Por isso, agora estou olhando para #dusk e quero acompanhar principalmente como os primeiros ativos reais serão implementados: o registro legal segue o estado on-chain? Em que etapa o processo da NPEX será integrado? Quais ativos serão efetivamente liquidados? As ações corporativas podem ser executadas automaticamente? Há成交持续 (transações contínuas) no mercado secundário. A demanda de rede em $DUSK , no fim das contas, precisa ser sustentada por essas emissões, negociações e ações de liquidação reais—e não apenas pela lista de parceiros.
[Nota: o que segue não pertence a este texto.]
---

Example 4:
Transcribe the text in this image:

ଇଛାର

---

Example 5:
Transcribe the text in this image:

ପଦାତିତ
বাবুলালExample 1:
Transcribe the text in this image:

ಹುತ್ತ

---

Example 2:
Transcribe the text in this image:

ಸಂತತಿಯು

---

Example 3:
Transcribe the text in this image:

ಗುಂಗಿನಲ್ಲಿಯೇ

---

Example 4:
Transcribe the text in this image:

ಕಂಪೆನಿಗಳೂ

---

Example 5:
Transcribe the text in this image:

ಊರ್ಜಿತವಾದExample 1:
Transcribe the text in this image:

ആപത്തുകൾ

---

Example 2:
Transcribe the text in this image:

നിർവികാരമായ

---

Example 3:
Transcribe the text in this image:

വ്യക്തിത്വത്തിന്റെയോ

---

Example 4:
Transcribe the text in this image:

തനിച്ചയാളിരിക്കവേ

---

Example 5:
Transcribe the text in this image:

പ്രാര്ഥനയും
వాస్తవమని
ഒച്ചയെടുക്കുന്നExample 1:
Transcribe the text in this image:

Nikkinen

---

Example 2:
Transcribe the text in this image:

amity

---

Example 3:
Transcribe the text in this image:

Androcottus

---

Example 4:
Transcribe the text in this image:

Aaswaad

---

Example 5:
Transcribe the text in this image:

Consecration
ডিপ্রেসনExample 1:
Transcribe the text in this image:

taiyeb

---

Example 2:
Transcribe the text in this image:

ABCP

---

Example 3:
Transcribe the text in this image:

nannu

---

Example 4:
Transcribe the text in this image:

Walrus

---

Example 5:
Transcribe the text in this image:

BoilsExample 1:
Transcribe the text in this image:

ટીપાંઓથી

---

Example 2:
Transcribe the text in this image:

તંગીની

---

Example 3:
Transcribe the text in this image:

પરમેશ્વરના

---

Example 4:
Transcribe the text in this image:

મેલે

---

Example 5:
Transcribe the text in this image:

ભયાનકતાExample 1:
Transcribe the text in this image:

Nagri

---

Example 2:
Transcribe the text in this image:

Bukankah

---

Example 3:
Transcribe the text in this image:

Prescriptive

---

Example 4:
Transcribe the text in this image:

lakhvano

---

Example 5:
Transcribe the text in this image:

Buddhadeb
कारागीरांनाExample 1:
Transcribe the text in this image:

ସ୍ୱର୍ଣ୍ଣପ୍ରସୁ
O destaque da Dusk não é somente “obter uma entrada financeira”, mas se consegue conectar direitos legais, permissões de privacidade e o estado final on-chain em um único livro-razão. Comunicações podem demonstrar a direção; apenas os ativos do primeiro ciclo de vida completo é que provarão se esse caminho realmente funciona.
@Dusk $ETH $DOLO
A Dusk enfatiza a emissão nativa, buscando colocar a elegibilidade de investidores, restrições de transferência, divulgação e liquidação dentro de um mesmo fluxo regulamentado. Ela colabora com a plataforma de negociação holandesa NPEX e também está avançando com pedidos de regulação para um sistema de liquidação de transações voltado a DLT. No site, a Dusk Trade também é marcada como Building, e não como algo já plenamente em funcionamento. Esse detalhe é crucial: colaboração, capacidade de licenciamento, base tecnológica e ativos negociáveis são quatro etapas distintas, que não podem ser comprimidas em um único status “concluído” por meio de uma frase como “RWA em conformidade”.
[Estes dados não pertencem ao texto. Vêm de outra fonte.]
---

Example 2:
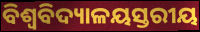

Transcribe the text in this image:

ବିଶ୍ଵବିଦ୍ୟାଳୟସ୍ତରୀୟ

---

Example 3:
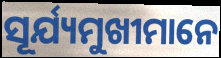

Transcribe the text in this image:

ସୂର୍ଯ୍ୟମୁଖୀମାନେ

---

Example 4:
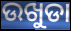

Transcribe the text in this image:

ଉଖୁଡା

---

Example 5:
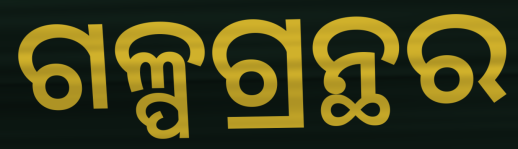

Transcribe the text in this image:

ଗଳ୍ପଗ୍ରନ୍ଥର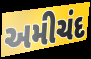
અમીચંદ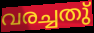
വരച്ചതു്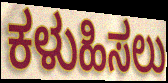
ಕಳುಹಿಸಲು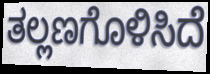
ತಲ್ಲಣಗೊಳಿಸಿದೆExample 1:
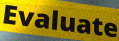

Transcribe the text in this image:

Evaluate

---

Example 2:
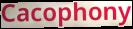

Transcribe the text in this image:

Cacophony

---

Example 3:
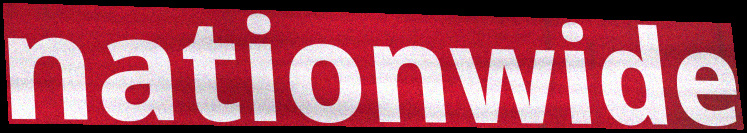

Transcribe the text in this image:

nationwide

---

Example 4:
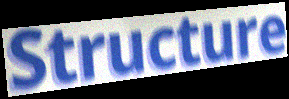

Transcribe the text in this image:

Structure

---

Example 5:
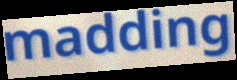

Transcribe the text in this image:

madding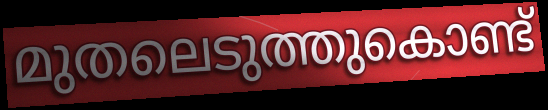
മുതലെടുത്തുകൊണ്ട്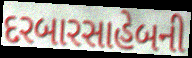
દરબારસાહેબની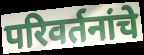
परिवर्तनांचेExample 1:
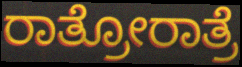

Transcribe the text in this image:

ರಾತ್ರೋರಾತ್ರೆ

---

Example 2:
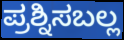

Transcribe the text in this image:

ಪ್ರಶ್ನಿಸಬಲ್ಲ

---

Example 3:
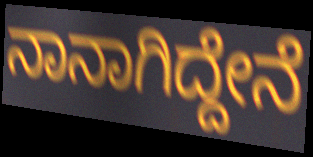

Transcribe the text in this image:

ನಾನಾಗಿದ್ದೇನೆ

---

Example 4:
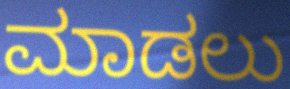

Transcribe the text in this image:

ಮಾಡಲು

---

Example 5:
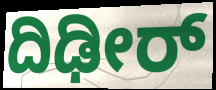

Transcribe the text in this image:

ದಿಢೀರ್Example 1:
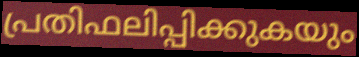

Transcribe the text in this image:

പ്രതിഫലിപ്പിക്കുകയും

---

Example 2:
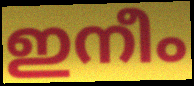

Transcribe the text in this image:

ഇനീം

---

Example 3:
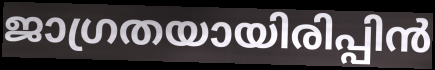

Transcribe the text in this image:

ജാഗ്രതയായിരിപ്പിൻ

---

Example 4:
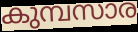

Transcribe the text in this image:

കുമ്പസാര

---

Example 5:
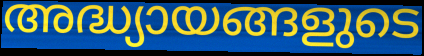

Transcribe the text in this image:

അദ്ധ്യായങ്ങളുടെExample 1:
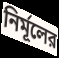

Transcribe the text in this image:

নির্মূলের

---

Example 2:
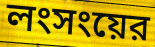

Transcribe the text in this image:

লংসংয়ের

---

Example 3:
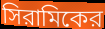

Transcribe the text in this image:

সিরামিকের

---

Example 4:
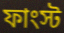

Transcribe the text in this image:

ফাংস্ট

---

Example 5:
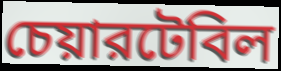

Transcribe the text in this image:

চেয়ারটেবিলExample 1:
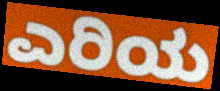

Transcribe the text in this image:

ಎರಿಯ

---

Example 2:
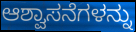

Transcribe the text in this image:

ಆಶ್ವಾಸನೆಗಳನ್ನು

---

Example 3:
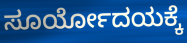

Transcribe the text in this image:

ಸೂರ್ಯೋದಯಕ್ಕೆ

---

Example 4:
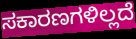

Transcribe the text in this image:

ಸಕಾರಣಗಳಿಲ್ಲದೆ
Quando o negócio de fato entra em operação, a pressão não virá apenas de throughput. Atualizações de dados do emissor, mudanças na qualificação dos investidores, ações corporativas, resgates, restrições de transferência no mercado secundário—qualquer elo ainda depende de bancos de dados manuais fora da cadeia, e isso pode fazer a chamada emissão nativa voltar a se tornar um sistema de “duas contabilidades”. Privacidade também não é automaticamente uma vantagem: as autoridades reguladoras precisam ter capacidade de visualizar seletivamente, e os participantes do mercado precisam saber claramente quais informações serão publicadas. Se o desenho de permissões estiver um pouco ambíguo, conformidade e liquidez acabarão se puxando em direções opostas.
Por isso, agora estou olhando para #dusk e quero acompanhar principalmente como os primeiros ativos reais serão implementados: o registro legal segue o estado on-chain? Em que etapa o processo da NPEX será integrado? Quais ativos serão efetivamente liquidados? As ações corporativas podem ser executadas automaticamente? Há成交持续 (transações contínuas) no mercado secundário. A demanda de rede em $DUSK , no fim das contas, precisa ser sustentada por essas emissões, negociações e ações de liquidação reais—e não apenas pela lista de parceiros.
O destaque da Dusk não é somente “obter uma entrada financeira”, mas se consegue conectar direitos legais, permissões de privacidade e o estado final on-chain em um único livro-razão. Comunicações podem demonstrar a direção; apenas os ativos do primeiro ciclo de vida completo é que provarão se esse caminho realmente funciona.